Your instructions => Print the records below exactly, omitting all pictures.

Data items
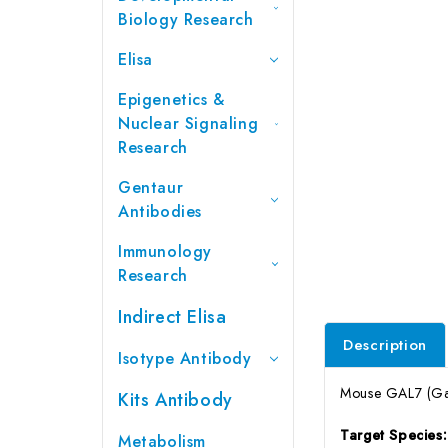
Biology Research
Elisa
Epigenetics &
Nuclear Signaling
Research
Gentaur
Antibodies
Immunology
Research
Indirect Elisa
Description
Isotype Antibody
Mouse GAL7 (Gale
Kits Antibody
Target Species
Metabolism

Solution to the problem =>
Biology Research
Elisa
Epigenetics &
Nuclear Signaling
Research
Gentaur
Antibodies
Immunology
Research
Indirect Elisa
Description
Isotype Antibody
Mouse GAL7 (Gale
Kits Antibody
Target Species
Metabolism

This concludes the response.